"The police!" yelled the terrified woman, and her face was pearly white in the brilliant search-light. "Row, Henry; don't stop!"
Lister whipped out a revolver, with which he had been careful to provide himself. "If you don't stop, Vand, I shall shoot," and he levelled it.
But the cripple was too desperate to obey. He bent again to the oars and brought the shallop sweeping right under Cyril's feet. Then, before the young man could conjecture what he intended to do, he stood up in the rocking boat and swung up an oar with the evident intention of striking the man with the revolver into the water. Lister dodged skilfully as the oar came crashing viciously past his ear, and fired at random.
Mrs. Vand shrieked, her husband cursed, as the shot rang out. There came an answering cry from the near distance, and into the glare of the search-light bounded Durgo, naked save for his loin-cloth, black as the pit and furious as the devil who lives therein. Showing his white teeth like those of a wild animal, he raced up to the boat, and without a moment's hesitation flung himself on the figure of Vand as he stood up. The next moment the light craft was overturned, and Durgo, with the Vands, was struggling in the water. At the same moment the beam of the search-light suddenly vanished, leaving everyone in complete darkness. And the rain, driven by the triumphant wind, deluged the fields.
CHAPTER XXII
MRS. VAND'S REPENTANCE
Afterwards, Cyril, when questioned, could never clearly recollect what took place.
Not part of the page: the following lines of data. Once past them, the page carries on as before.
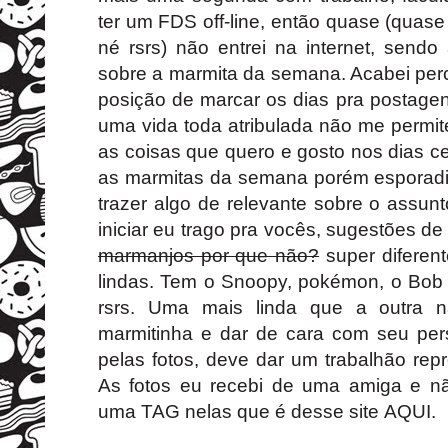
ter um FDS off-line, então quase (quas
né rsrs) não entrei na internet, send
sobre a marmita da semana. Acabei pe
posição de marcar os dias pra postagen
uma vida toda atribulada não me permit
as coisas que quero e gosto nos dias c
as marmitas da semana porém esporad
trazer algo de relevante sobre o assun
iniciar eu trago pra vocês, sugestões d
marmanjos por que não?
super diferent
lindas. Tem o Snoopy, pokémon, o Bob 
rsrs. Uma mais linda que a outra n
marmitinha e dar de cara com seu pers
pelas fotos, deve dar um trabalhão repr
As fotos eu recebi de uma amiga e n
uma TAG nelas que é desse site
AQUI.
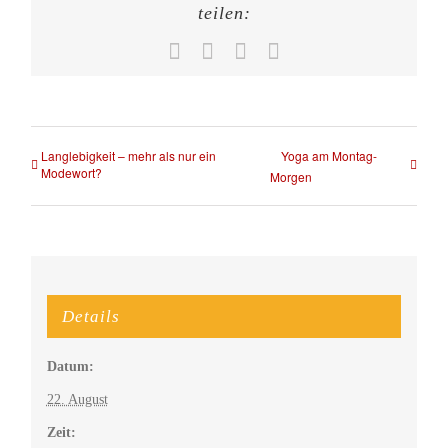
teilen:
Facebook
X
WhatsApp
E-
Mail
Langlebigkeit – mehr als nur ein
Yoga am Montag-
Modewort?
Morgen
Details
Datum:
22. August
Zeit:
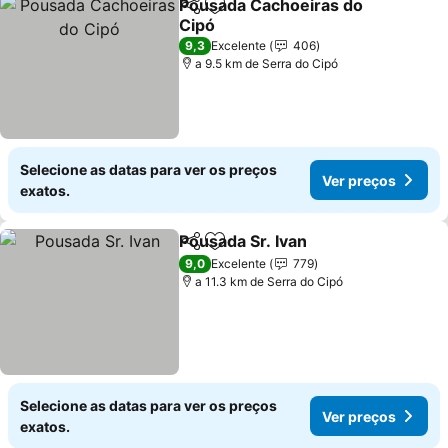
Pousada Cachoeiras do
Partilhar
Adicionar aos favoritos
Cipó
9,3
Excelente
406
a 9.5 km de Serra do Cipó
Selecione as datas para ver os preços
Ver preços
exatos.
Pousada Sr. Ivan
Partilhar
Adicionar aos favoritos
9,0
Excelente
779
a 11.3 km de Serra do Cipó
Selecione as datas para ver os preços
Ver preços
exatos.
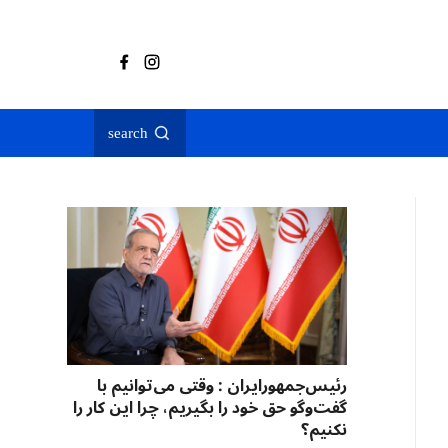
search
رئیس‌جمهورایران : وقتی می‌توانیم با
گفت‌وگو حق خود را بگیریم، چرا این کار را
نکنیم؟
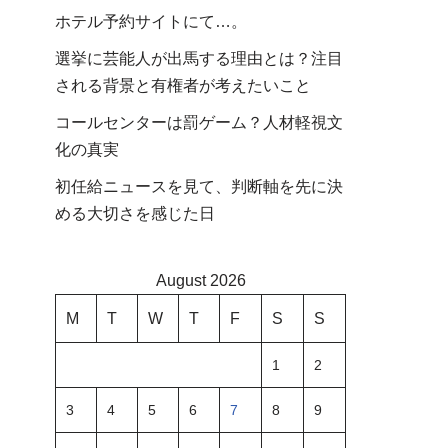
ホテル予約サイトにて…。
選挙に芸能人が出馬する理由とは？注目
される背景と有権者が考えたいこと
コールセンターは罰ゲーム？人材軽視文
化の真実
初任給ニュースを見て、判断軸を先に決
める大切さを感じた日
August 2026
M
T
W
T
F
S
S
1
2
3
4
5
6
7
8
9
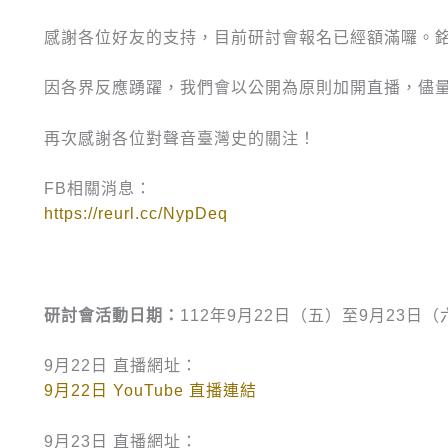
感謝各位好友的支持，目前研討會報名已經額滿囉。
因各界反應踴躍，我們會以公開為原則加開直播，儘
再次感謝各位對聲音臺灣史的關注！
FB相關消息：
https://reurl.cc/NypDeq
研討會活動日期：
112年9月22日（五）至9月23日（
9月22日 直播網址：
9月22日 YouTube 直播連結
9月23日 直播網址：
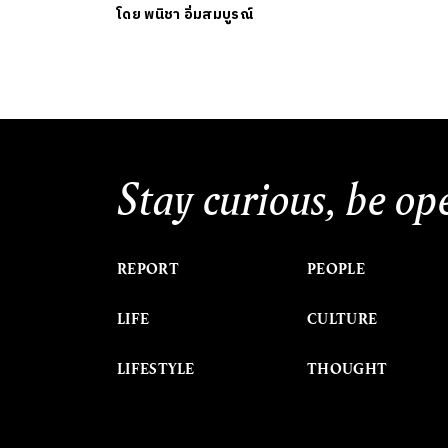
โดย
พนิชา อิ่มสมบูรณ์
Stay curious, be op
REPORT
PEOPLE
LIFE
CULTURE
LIFESTYLE
THOUGHT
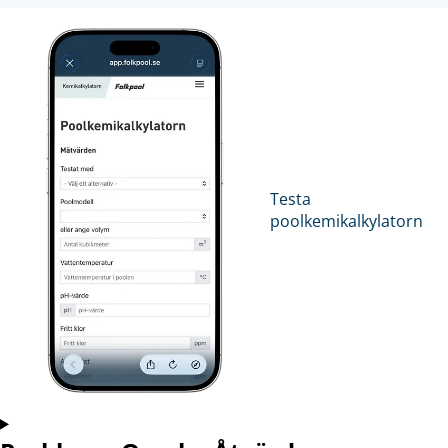
Testa
poolkemikalkylatorn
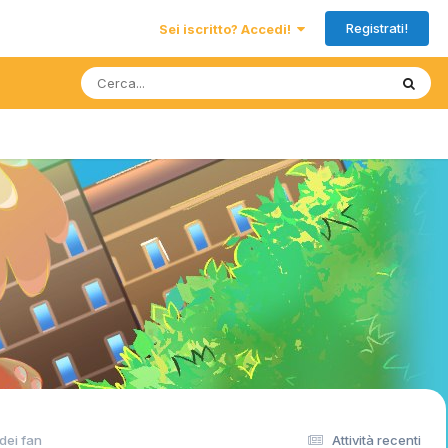
Registrati!
Sei iscritto? Accedi!
dei fan
Attività recenti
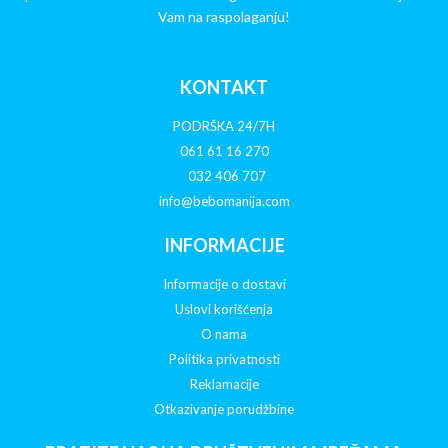
Vam na raspolaganju!
KONTAKT
PODRŠKA 24/7H
061 61 16 270
032 406 707
info@bebomanija.com
INFORMACIJE
Informacije o dostavi
Uslovi korišćenja
O nama
Politika privatnosti
Reklamacije
Otkazivanje porudžbine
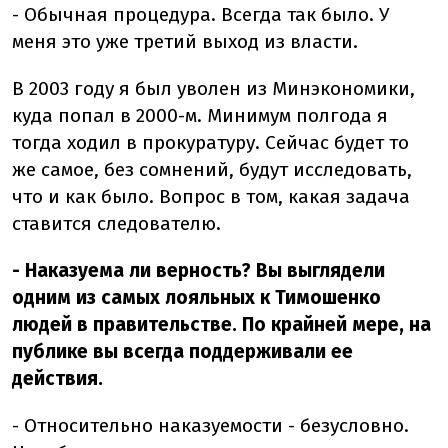
- Обычная процедура. Всегда так было. У
меня это уже третий выход из власти.
В 2003 году я был уволен из Минэкономики,
куда попал в 2000-м. Минимум полгода я
тогда ходил в прокуратуру. Сейчас будет то
же самое, без сомнений, будут исследовать,
что и как было. Вопрос в том, какая задача
ставится следователю.
- Наказуема ли верность? Вы выглядели
одним из самых лояльных к Тимошенко
людей в правительстве. По крайней мере, на
публике вы всегда поддерживали ее
действия.
- Относительно наказуемости - безусловно.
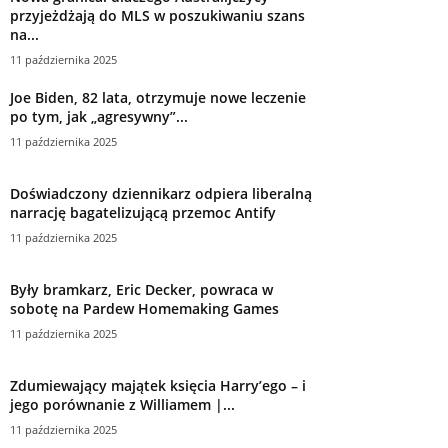
przyjeżdżają do MLS w poszukiwaniu szans
na...
11 października 2025
Joe Biden, 82 lata, otrzymuje nowe leczenie
po tym, jak „agresywny”...
11 października 2025
Doświadczony dziennikarz odpiera liberalną
narrację bagatelizującą przemoc Antify
11 października 2025
Były bramkarz, Eric Decker, powraca w
sobotę na Pardew Homemaking Games
11 października 2025
Zdumiewający majątek księcia Harry’ego – i
jego porównanie z Williamem |...
11 października 2025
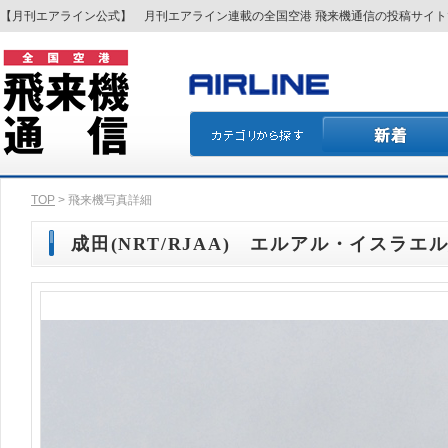
【月刊エアライン公式】 月刊エアライン連載の全国空港 飛来機通信の投稿サイ
TOP
> 飛来機写真詳細
成田(NRT/RJAA) エルアル・イスラエル航空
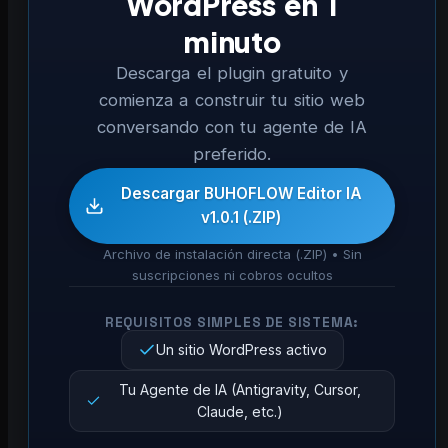
WordPress en 1
minuto
Descarga el plugin gratuito y
comienza a construir tu sitio web
conversando con tu agente de IA
preferido.
Descargar BUHOFLOW Editor IA
v1.0.1 (.ZIP)
Archivo de instalación directa (.ZIP) • Sin
suscripciones ni cobros ocultos
REQUISITOS SIMPLES DE SISTEMA:
Un sitio WordPress activo
Tu Agente de IA (Antigravity, Cursor,
Claude, etc.)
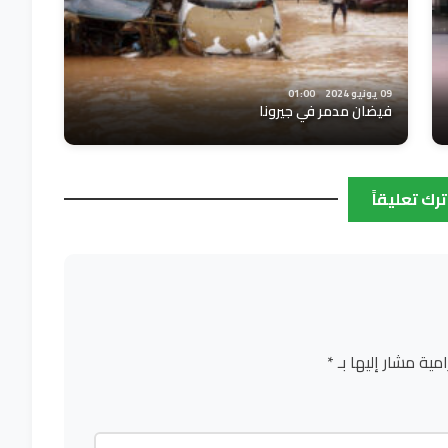
09 يونيو 2024
01:00
فيضان مدمر في جيرونا
ترك تعليقاً
امية مشار إليها بـ
*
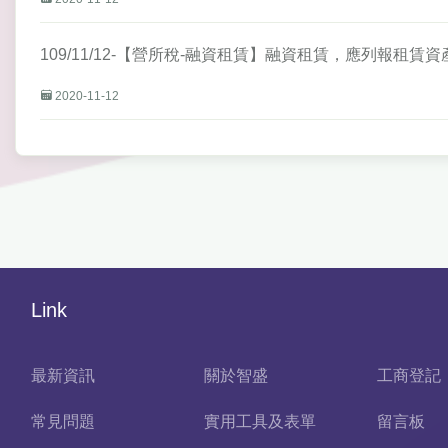
109/11/12-【營所稅-融資租賃】融資租賃，應列報租賃
2020-11-12
Link
最新資訊
關於智盛
工商登記
常見問題
實用工具及表單
留言板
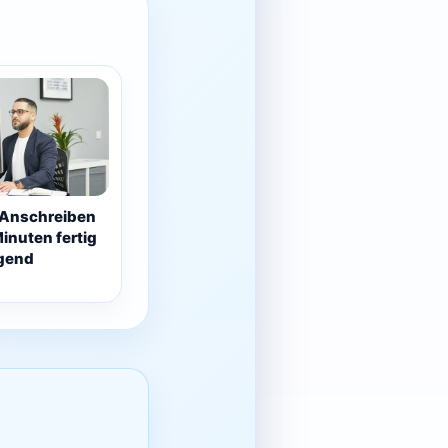
 Anschreiben
Minuten fertig
gend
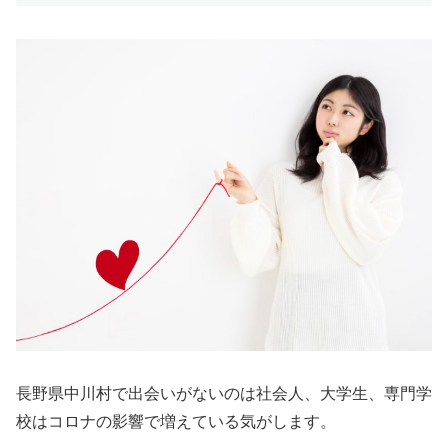
長野県中川村で出会いがないのは社会人、大学生、専門学
校はコロナの影響で増えている気がします。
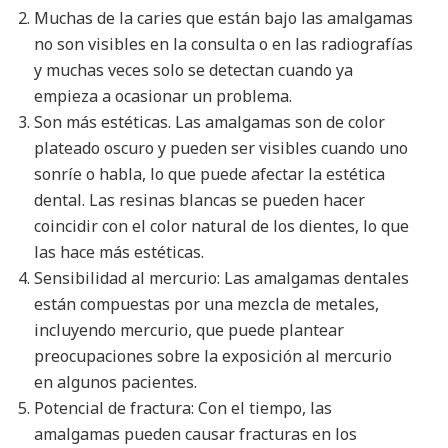
Muchas de la caries que están bajo las amalgamas
no son visibles en la consulta o en las radiografías
y muchas veces solo se detectan cuando ya
empieza a ocasionar un problema.
Son más estéticas. Las amalgamas son de color
plateado oscuro y pueden ser visibles cuando uno
sonríe o habla, lo que puede afectar la estética
dental. Las resinas blancas se pueden hacer
coincidir con el color natural de los dientes, lo que
las hace más estéticas.
Sensibilidad al mercurio: Las amalgamas dentales
están compuestas por una mezcla de metales,
incluyendo mercurio, que puede plantear
preocupaciones sobre la exposición al mercurio
en algunos pacientes.
Potencial de fractura: Con el tiempo, las
amalgamas pueden causar fracturas en los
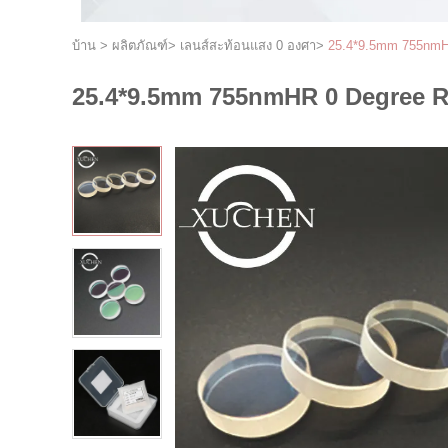
บ้าน
>
ผลิตภัณฑ์
>
เลนส์สะท้อนแสง 0 องศา
>
25.4*9.5mm 755nmHR 
25.4*9.5mm 755nmHR 0 Degree Ref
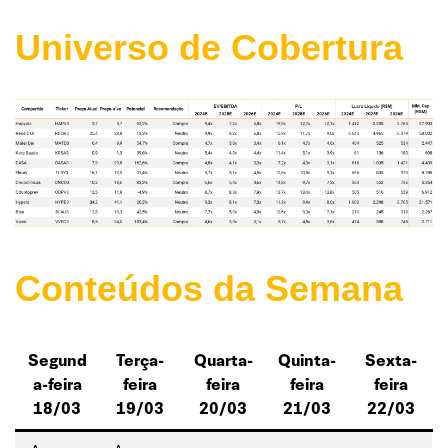
Universo de Cobertura
Conteúdos da Semana
Segund
Terça-
Quarta-
Quinta-
Sexta-
a-feira
feira
feira
feira
feira
18/03
19/03
20/03
21/03
22/03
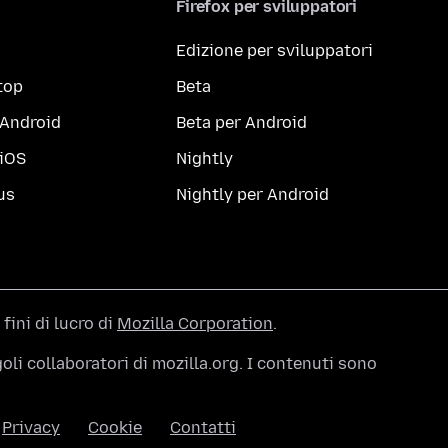
Firefox per sviluppatori
Edizione per sviluppatori
top
Beta
 Android
Beta per Android
 iOS
Nightly
us
Nightly per Android
 fini di lucro di
Mozilla Corporation
.
li collaboratori di mozilla.org. I contenuti sono
Privacy
Cookie
Contatti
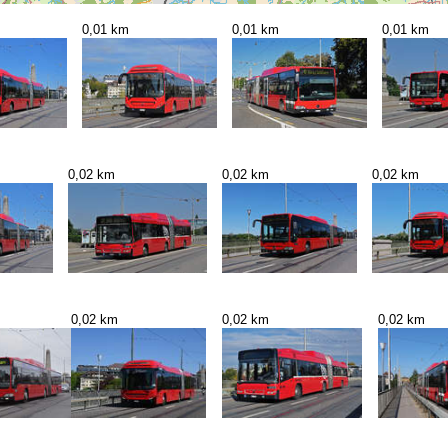
0,01 km
0,01 km
0,01 km
0,02 km
0,02 km
0,02 km
0,02 km
0,02 km
0,02 km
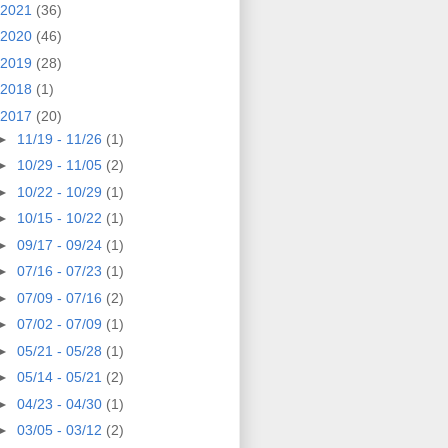
2021
(36)
2020
(46)
2019
(28)
2018
(1)
2017
(20)
►
11/19 - 11/26
(1)
►
10/29 - 11/05
(2)
►
10/22 - 10/29
(1)
►
10/15 - 10/22
(1)
►
09/17 - 09/24
(1)
►
07/16 - 07/23
(1)
►
07/09 - 07/16
(2)
►
07/02 - 07/09
(1)
►
05/21 - 05/28
(1)
►
05/14 - 05/21
(2)
►
04/23 - 04/30
(1)
►
03/05 - 03/12
(2)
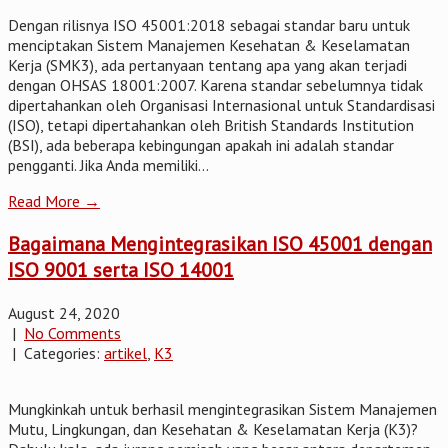
Dengan rilisnya ISO 45001:2018 sebagai standar baru untuk
menciptakan Sistem Manajemen Kesehatan & Keselamatan
Kerja (SMK3), ada pertanyaan tentang apa yang akan terjadi
dengan OHSAS 18001:2007. Karena standar sebelumnya tidak
dipertahankan oleh Organisasi Internasional untuk Standardisasi
(ISO), tetapi dipertahankan oleh British Standards Institution
(BSI), ada beberapa kebingungan apakah ini adalah standar
pengganti. Jika Anda memiliki...
Read More →
Bagaimana Mengintegrasikan ISO 45001 dengan
ISO 9001 serta ISO 14001
August 24, 2020
|
No Comments
| Categories:
artikel
,
K3
Mungkinkah untuk berhasil mengintegrasikan Sistem Manajemen
Mutu, Lingkungan, dan Kesehatan & Keselamatan Kerja (K3)?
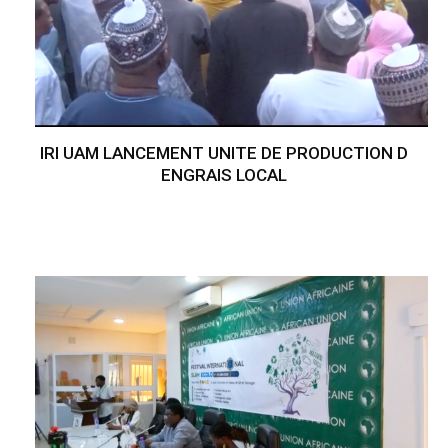
IRI UAM LANCEMENT UNITE DE PRODUCTION D
ENGRAIS LOCAL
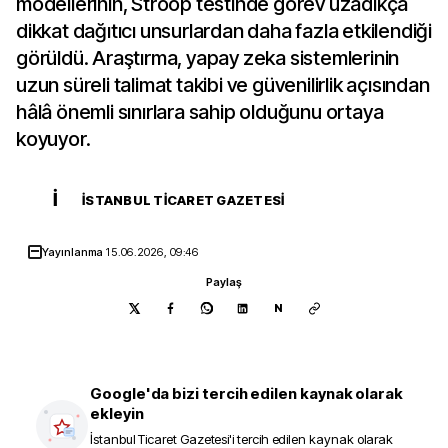
modellerinin, Stroop testinde görev uzadıkça
dikkat dağıtıcı unsurlardan daha fazla etkilendiği
görüldü. Araştırma, yapay zeka sistemlerinin
uzun süreli talimat takibi ve güvenilirlik açısından
hâlâ önemli sınırlara sahip olduğunu ortaya
koyuyor.
İ
İSTANBUL TICARET GAZETESI
Yayınlanma
15.06.2026, 09:46
Paylaş
N
Google'da bizi tercih edilen kaynak olarak
ekleyin
İstanbul Ticaret Gazetesi
'i tercih edilen kaynak olarak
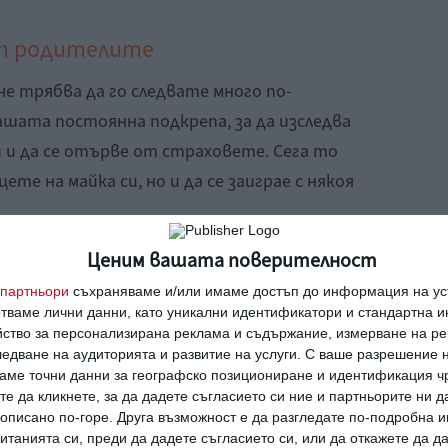
ят родителите
е трябва да го следвате много по-
ашата постоянна подкрепа, за да изследва
 и да се отърве от страховете. Сега то
цете на майка си, но и да се заиграе с някоя
Ценим вашата поверителност
партньори
съхраняваме и/или имаме достъп до информация на уст
отваме лични данни, като уникални идентификатори и стандартна 
ва подвижно. Бебето започва да се
йство за персонализирана реклама и съдържание, измерване на ре
се люлее. То развива умения – пълзи, сяда,
едване на аудиторията и развитие на услуги.
С ваше разрешение н
аме точни данни за географско позициониране и идентификация ч
а.
те да кликнете, за да дадете съгласието си ние и партньорите ни 
е описано по-горе. Друга възможност е да разгледате по-подробна
о става все по-осезаем.
танията си, преди да дадете съгласието си, или да откажете да д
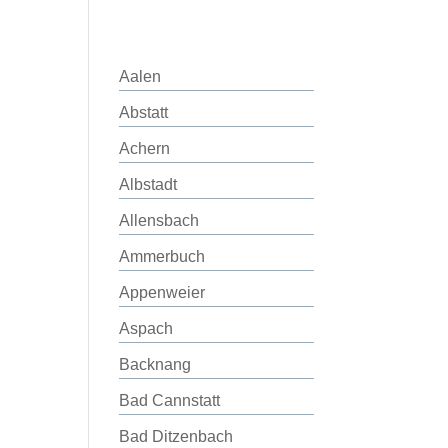
Aalen
Abstatt
Achern
Albstadt
Allensbach
Ammerbuch
Appenweier
Aspach
Backnang
Bad Cannstatt
Bad Ditzenbach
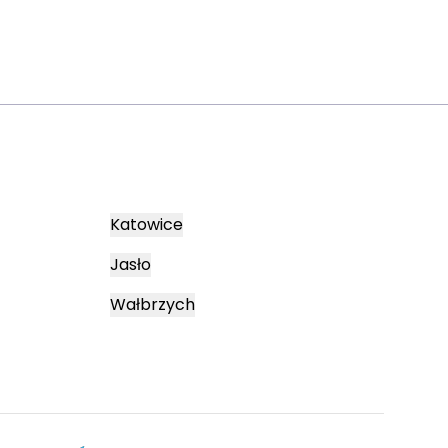
Katowice
Jasło
Wałbrzych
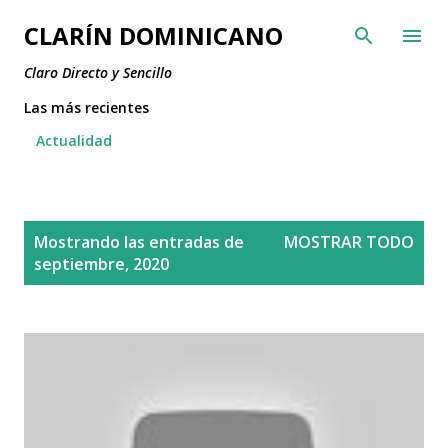
Ir al contenido principal
CLARÍN DOMINICANO
Claro Directo y Sencillo
Las más recientes
Actualidad
E
Mostrando las entradas de
MOSTRAR TODO
n
septiembre, 2020
t
r
a
d
a
s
Vand's oar had missed his head, but had struck his right shoulder with considerable force, so that his revolver shot had gone wide of its intended mark. When Bella shut off the beam—and Cyril wondered at the time why she did so—everything was dark and confused. What with the gloom, the rain and curses from Vand and Durgo, who were struggling in the water, and the shrieks of Mrs. Tunks, added to those of the half-drowned woman, Cyril felt his head whirl; also the blow from the oar had confused him, and he became sick and faint for the moment.
Granny Tunks with commendable forethought had brought out a bullseye lantern, which she must have stolen from some policeman. Flashing this on to the water-way, its light revealed Durgo and the cripple locked in a deadly embrace, and Mrs. Vand clinging to the bank with one hand while she clutched her shawl with the other. Cyril thereupon plunged down the incline and dragged the wretched woman out. Thinking she was about to be arrested she fought like a wild cat, and would have forced the half-dazed young man into the water again, but that Mrs. Tunks brought a chunk of wood with considerable force down on her head.
"What the devil did you do that for?" gasped Cyril furiously; "you've killed her, you old fool!"